Was das Ganze aber von anderen Familienkomödien unterscheidet, ist der beherzte Tonfall: Alex etwa ist ab Folge zwei fest mit Nicholas zusammen, ohne dass wirklich klar würde, ob er nun tatsächlich in den rothaarigen Schlaks verschossen ist - oder aber durch die tragischen Umstände nun irgendwie automatisch mit im Boot sitzt. Die Anziehung zwischen den beiden Männern ist jedenfalls spürbar, und anders als etwa in "Modern Family", wo das schwule Ehepaar Cam und Mitch höchstens alle Jubeljahre mal ein Küsschen austauscht, wird in "Everything's Gonna Be Okay" zumindest verbal wesentlich weniger Rücksicht auf die Sensibilitäten eines Mainstream-Publikums genommen - unverblümt wird über alles geredet, und Nicholas und Alex können praktisch von der allerersten Szene der Serie die Finger kaum voneinander lassen. In der dritten Episode (Regie: Silas Howard), in der Matilda sich unter Nicholas' Aufsicht mit Pfirsichschnaps betrinkt, "um fürs College vorbereitet zu sein", während sich Genevieve mit ihrer aus dem Billie-Eilish-Lookalike-Club entsprungenen Freundinnen-Clique Gedanken über die Ästhetik ihrer Anusse macht und die nächstbesten herumstehenen Pillen einwirft, dürfte die erziehungssensibleren Zuschauer im Freeform-Publikum sicher vor eine harte Probe stellen.

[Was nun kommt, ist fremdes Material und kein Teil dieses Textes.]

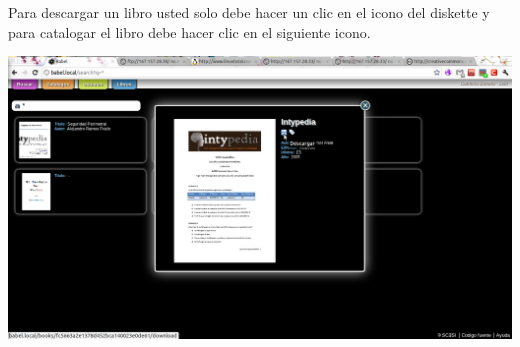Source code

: \documentclass[12pt,letterpaper,oneside]{book}
\begin{document}
Para descargar un libro usted solo debe hacer un clic en el icono del diskette y para catalogar el libro debe hacer clic en el siguiente icono.
\begin{center}
\includegraphics[scale=0.36]{img/3.png}
\end{center}
\pagebreak
\end{document}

Doch keine Sorge: So schrill hier auch manches wirkt, so liebevoll bleibt es dabei auch immer.
Man muss natürlich abwarten, wie lange diese so herzerfrischend dysfunktionale Familienkonstellation als Seriengrundlage trägt. Wird es mehrere Staffeln dauern, bis dem Titel gemäß "alles okay" sein wird? Oder erschöpft sich der Witz recht bald? Immerhin tauchen am Rande aber schon jetzt genügend zusätzliche, potenziell vielversprechende Quertreiber auf (etwa Nicholas' australische Mutter, gespielt von Vivienne Walshe aus "Wie Hund und Katze"), dass zumindest einer famosen ersten Staffel nichts im Weg stehen dürfte.
Dieser Text basiert auf der Sichtung der ersten drei Episoden von "Everything's Gonna Be Okay".
Der amerikanische Sender Freeform - der sich vornehmlich an Zuschauerinnen zwischen 14 und 34 Jahren wendet - zeigt "Everything's Gonna Be Okay" seit Mitte Januar 2020. Die erste Staffel umfasst 10 Episoden. Eine deutsche Heimat der von Avalon Television hergestellten Serie ist noch nicht bekannt.